◆ Enunciado: Transcreva novamente o trecho do texto sobre a ocupação na USP, começando em "De acordo com" e terminando em "cartazes e tambores.", trocando "reitoria" por "administração central".

◆ Texto de estudo:
■ ■ ■ ■ ■ ■ ■
De acordo com a assessoria de imprensa do Tribunal de Justiça paulista, a universidade não quis marcar reunião com os alunos enquanto a reitoria estivesse ocupada. Já os estudantes não aceitaram sair do prédio sem agendar encontro com a cúpula da USP e pediram a suspensão do pedido da reintegração de posse. Na entrada do fórum onde houve a audiência, cerca de 40 alunos se manifestavam com cartazes e tambores.
Na avaliação do diretor do Diretório Central dos Estudantes (DCE), Pedro Serrano, de 22 anos, a tentativa de conciliação fracassou pela falta de abertura da USP. "O próprio juiz percebeu a intransigência da reitoria", afirmou o jovem, aluno de Ciências Sociais. Ele também reclamou da precariedade de condições dos manifestantes dentro do prédio. "Cortar luz e água foi chantagem. O Rodas (João Grandino Rodas, reitor) negociaria nessas condições?", provocou ele, que chamou a estrutura de poder na USP de "arcaica e feudal".
O presidente do Sindicato de Trabalhadores da USP, Magno de Carvalho, também se queixou do resultado do encontro. "Agora esperamos o pior, como aconteceu em 2011, com a entrada da PM no câmpus". A assessoria de imprensa da USP não se manifestou sobre a audiência.
Além da reitoria, o prédio da direção do câmpus da USP Leste segue ocupado por estudantes da unidade. As informações são do jornal O Estado de S. Paulo.
■ ■ ■ ■ ■ ■ ■
◆ Dados fornecidos:
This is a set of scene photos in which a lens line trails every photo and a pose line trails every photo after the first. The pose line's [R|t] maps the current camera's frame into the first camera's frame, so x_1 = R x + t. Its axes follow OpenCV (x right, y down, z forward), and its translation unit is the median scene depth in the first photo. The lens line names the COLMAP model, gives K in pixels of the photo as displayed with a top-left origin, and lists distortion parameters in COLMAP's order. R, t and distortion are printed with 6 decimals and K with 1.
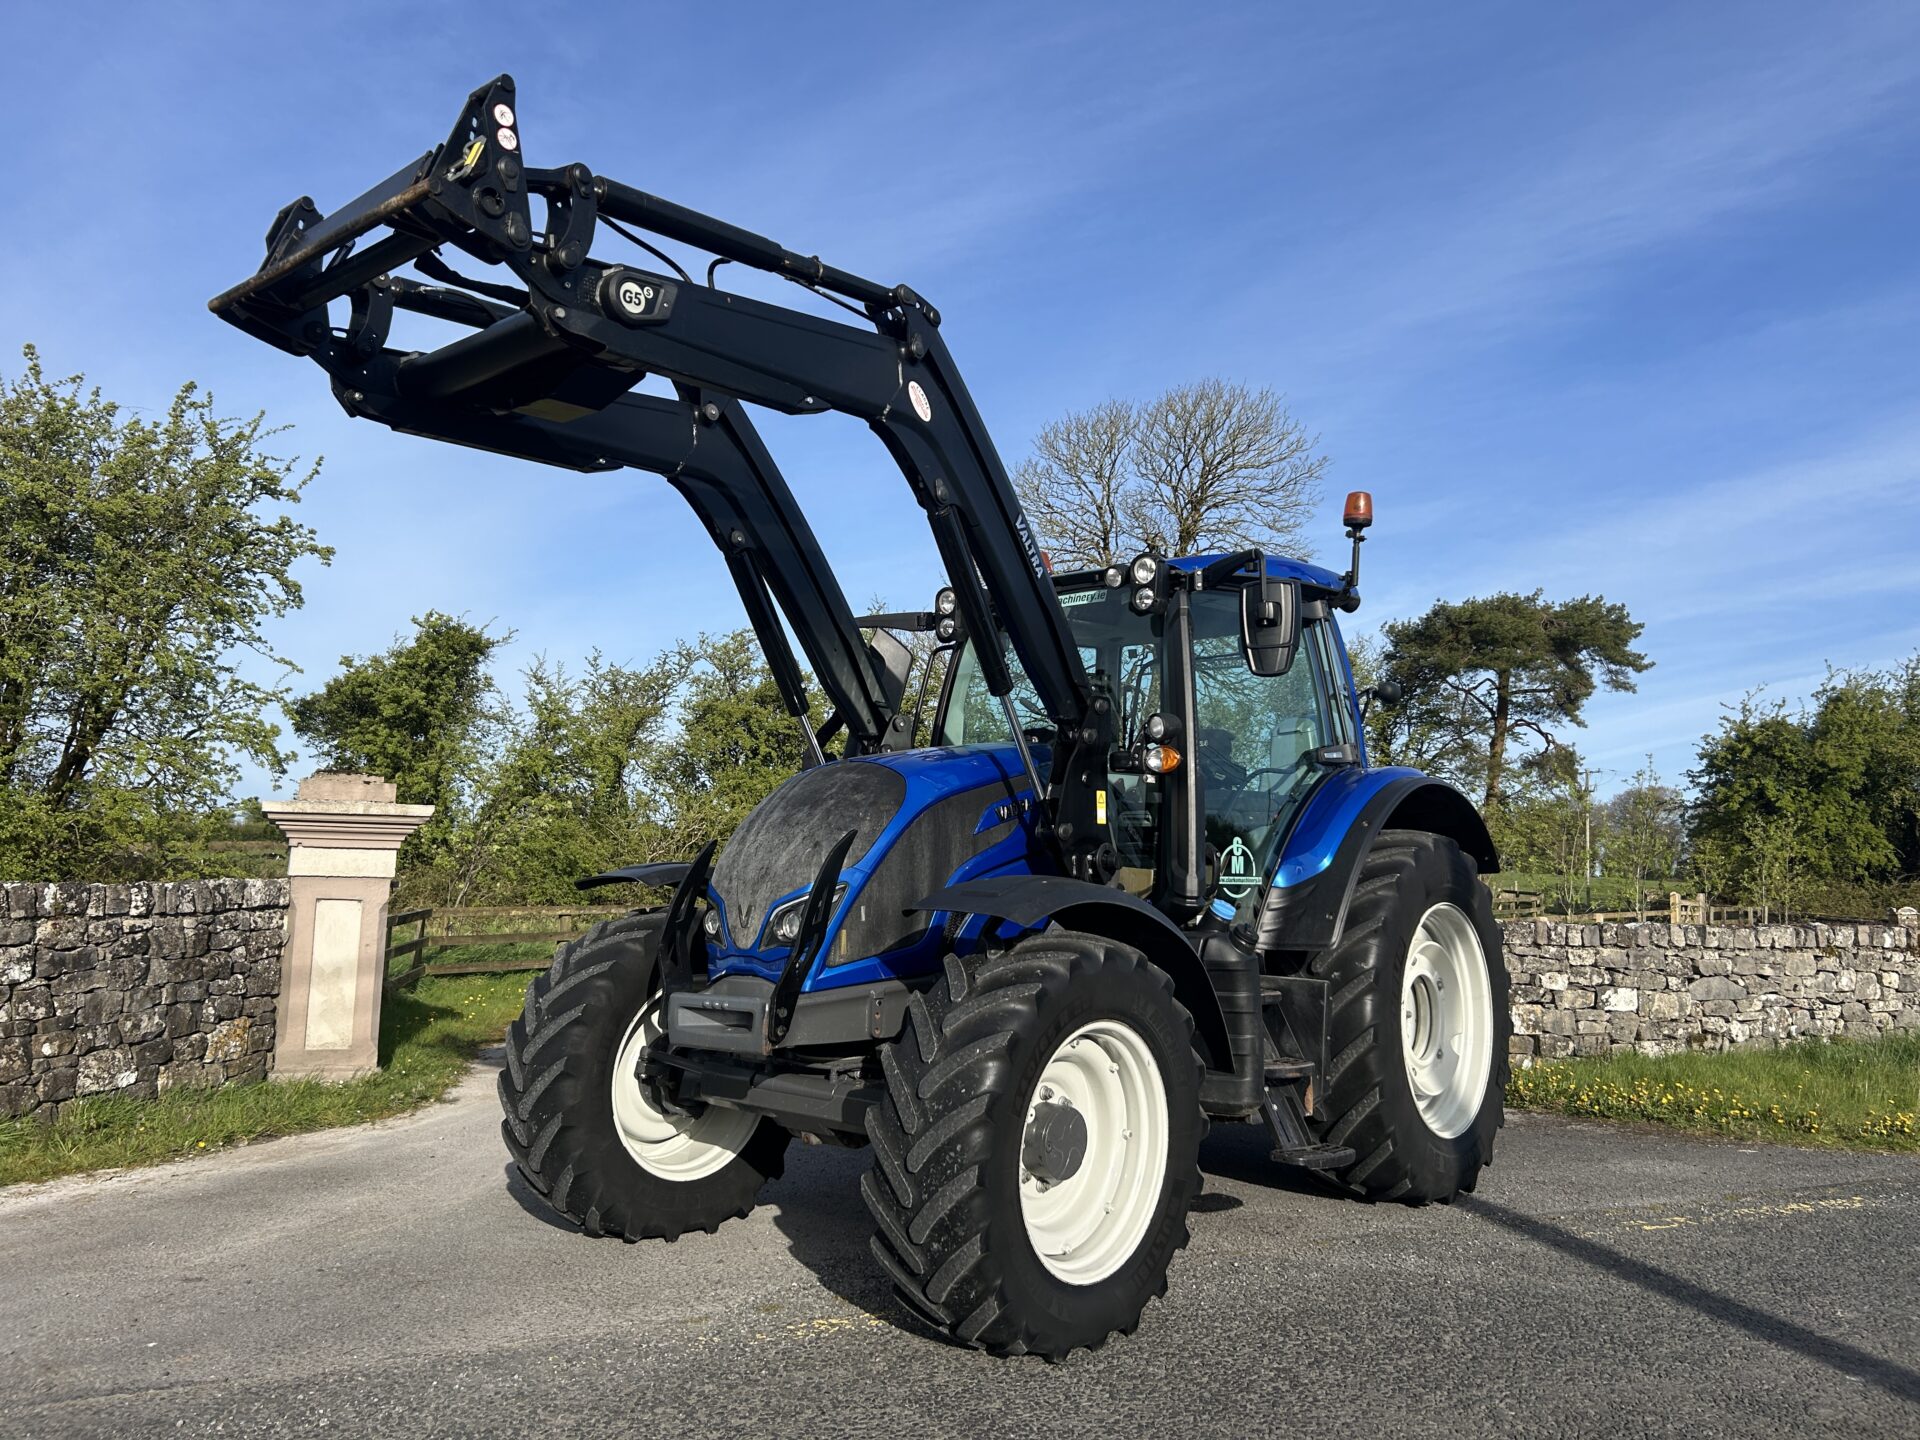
lens RADIAL K [[1453.7, 0, 958.3], [0, 1453.7, 718.3], [0, 0, 1]] dist [0.042589, -0.036368]
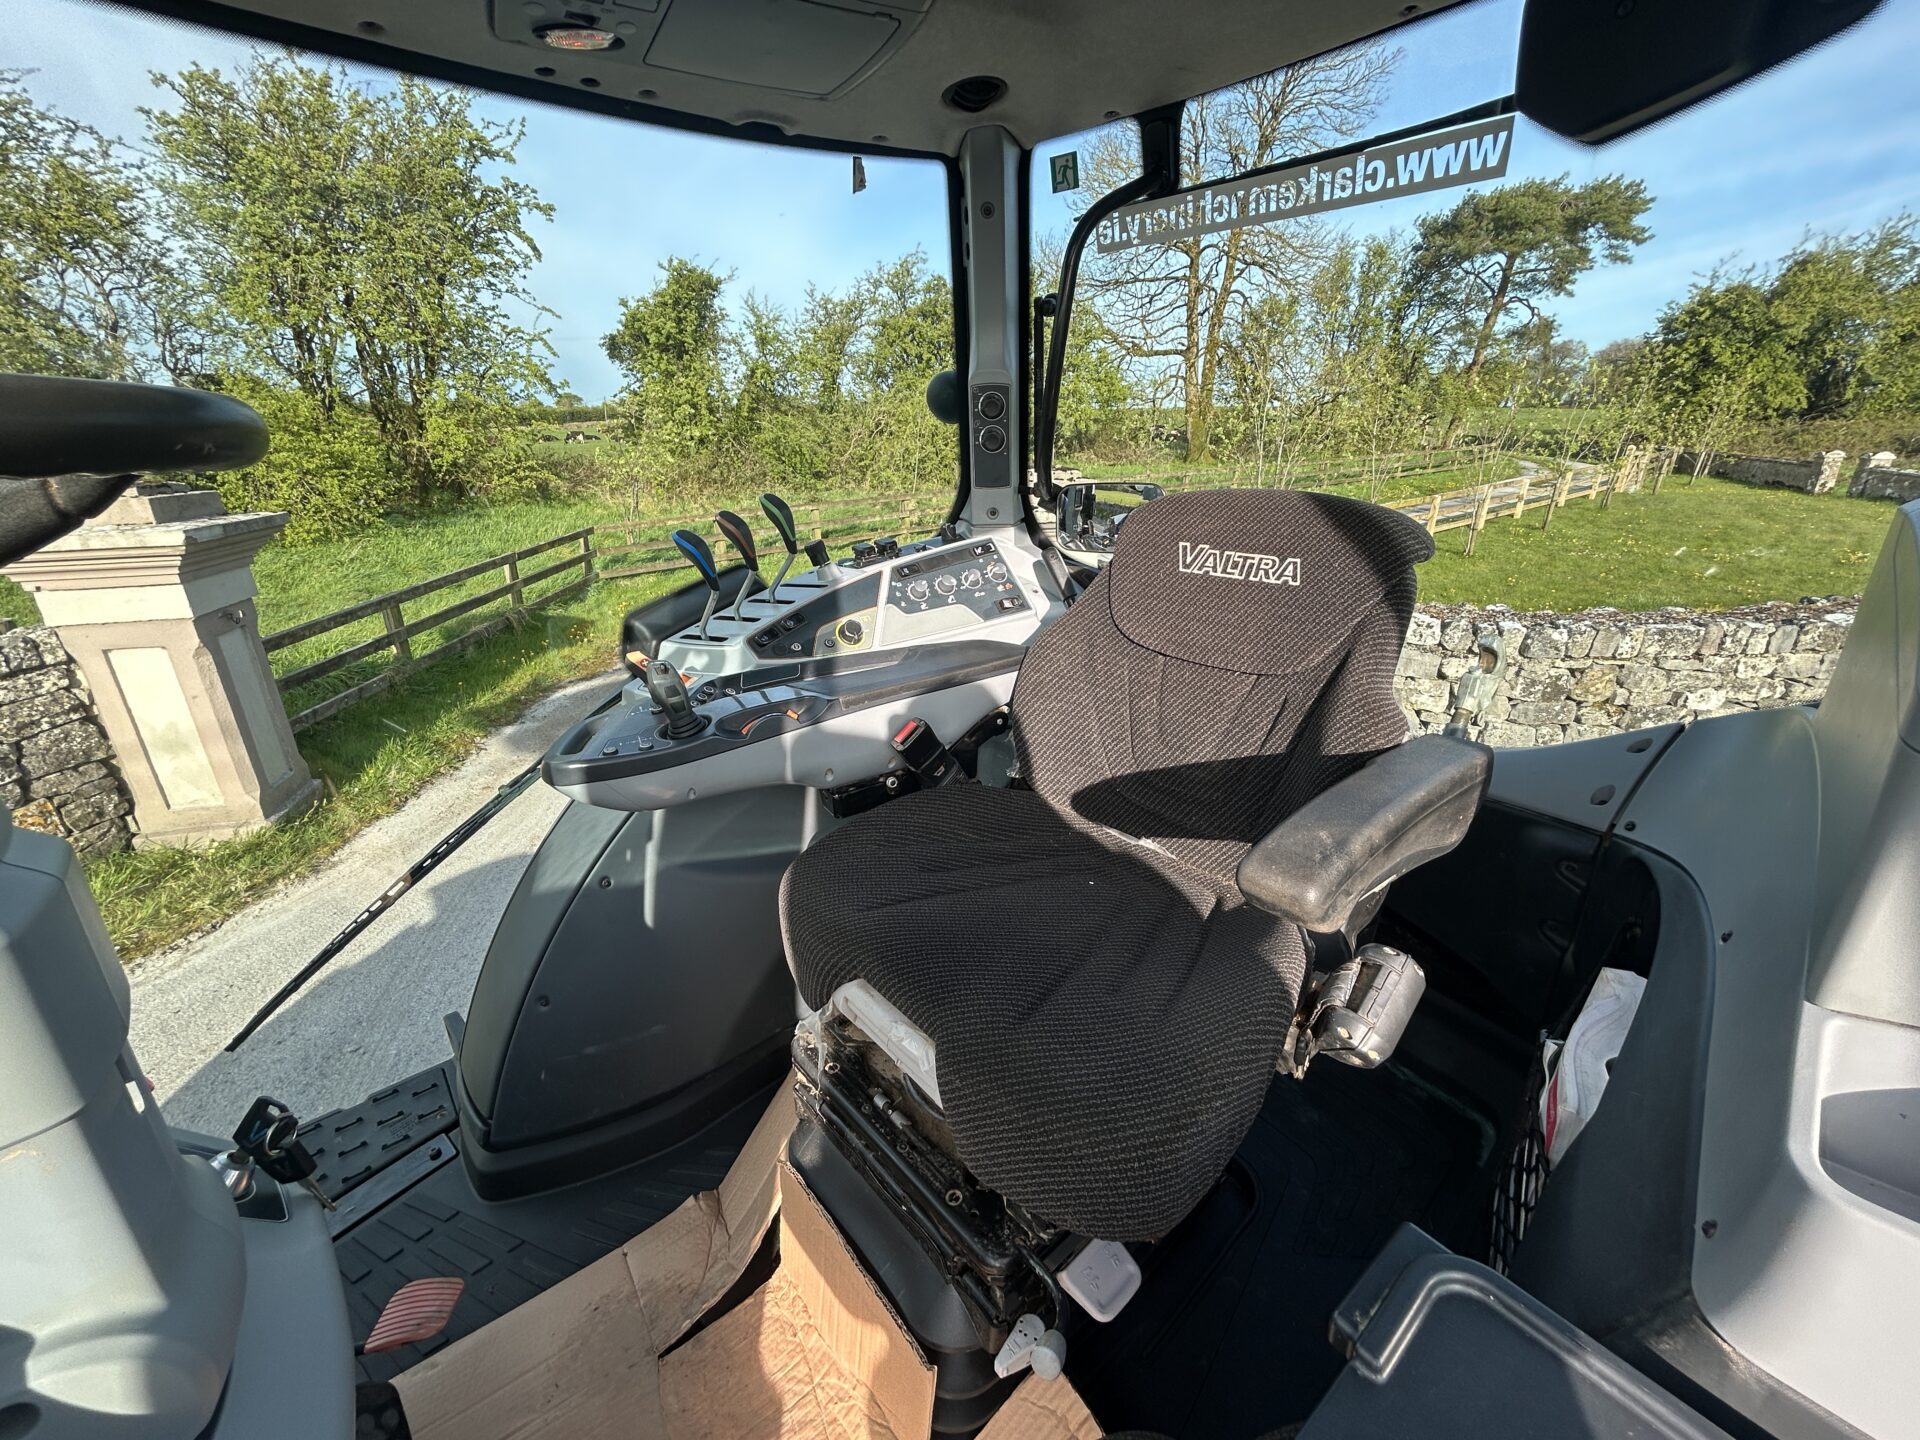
lens RADIAL K [[780.5, 0, 951.7], [0, 780.5, 728.2], [0, 0, 1]] dist [-0.001584, 0.000374]
pose [[0.984620, 0.031473, -0.171852, 0.023423], [0.051722, 0.887038, 0.458789, -0.002824], [0.166878, -0.460622, 0.871768, 0.142902]]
■ ■ ■ ■ ■ ■ ■
◆ Resolução:
De acordo com a assessoria de imprensa do Tribunal de Justiça paulista, a universidade não quis marcar reunião com os alunos enquanto a administração central estivesse ocupada. Já os estudantes não aceitaram sair do prédio sem agendar encontro com a cúpula da USP e pediram a suspensão do pedido da reintegração de posse. Na entrada do fórum onde houve a audiência, cerca de 40 alunos se manifestavam com cartazes e tambores.